▶ **DOCUMENT SEGMENT**:
===============
Re: [PATCH] PCI : check if type 0 devices have all BARs of size zero

From: Bjorn Helgaas
Date: Tue Feb 16 2021 - 09:17:43 EST


On Tue, Feb 16, 2021 at 07:52:08AM +0000, Wasim Khan wrote:
> > -----Original Message-----
> > From: Bjorn Helgaas <helgaas@xxxxxxxxxx>
> > Sent: Tuesday, February 16, 2021 2:43 AM
> > To: Wasim Khan (OSS) <wasim.khan@xxxxxxxxxxx>
> > Cc: bhelgaas@xxxxxxxxxx; linux-pci@xxxxxxxxxxxxxxx; linux-
> > kernel@xxxxxxxxxxxxxxx; Wasim Khan <wasim.khan@xxxxxxx>
> > Subject: Re: [PATCH] PCI : check if type 0 devices have all BARs of size zero
> >
> > On Fri, Feb 12, 2021 at 11:08:56AM +0100, Wasim Khan wrote:
> > > From: Wasim Khan <wasim.khan@xxxxxxx>
> > >
> > > Log a message if all BARs of type 0 devices are of size zero. This can
> > > help detecting type 0 devices not reporting BAR size correctly.
> >
> > I could be missing something, but I don't think we can do this. I
> > would think the simplest possible presilicon testing would find
> > errors like this, and the first attempt to have a driver claim the
> > device would fail if required BARs were missing, so I'm not sure
> > what this would add.
>
> Thank you for the review.
> I observed this issue with an under development EP. Due to some
> logic problem in EP's firmware, the BAR sizes were reported zero and
> crash was observed sometime later in PCIe code.

I'm interested in this crash. The PCI core should not crash just
because a BAR size is zero, i.e., the BAR looks like it's
unimplemented.

> I agree with you that such issues should have been caught in
> pre-silicon testing, but not sure of pre-si testing details and if
> the issue was specifically observed with real OS. Also, because the
> EP is in early stage of development, device driver of EP is not
> available as of now.

> So, I though it will be a good idea to print an information message
> only for *type 0* devices to give a quick hint if the zero BAR size
> is expected for the given EP or not. So that SW can contribute to
> identify HW problem.

> > While the subject line says "type 0 devices," this code path is
> > also used for type 1 devices (bridges), and it's quite common for
> > bridges to have no BARs, which means they would all be hardwired
> > to zero.
>
> Yes, for type 1 devices, it is common to have zero BAR size, so I
> added log msg for type 0 devices only , which are in-general
> expected to have valid BARs.
===============
▶ **SOURCE DATA**:
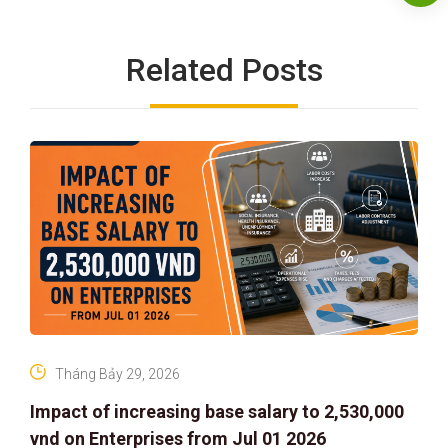
Related Posts
Tháng Bảy 29, 2026
Impact of increasing base salary to 2,530,000
vnd on Enterprises from Jul 01 2026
===============
▶ **BRIEF**:
Answer these three questions from the PCI patch thread:
1. According to Wasim Khan, what caused the endpoint's BAR sizes to be reported as zero?
2. Which kind of device, in the thread, is it quite common to have no BARs?
3. Why is the endpoint's device driver not available yet?

▶ **SOLVED PROBLEM**:
1. A logic problem in the EP's firmware.
2. Type 1 devices (bridges).
3. The EP is in an early stage of development.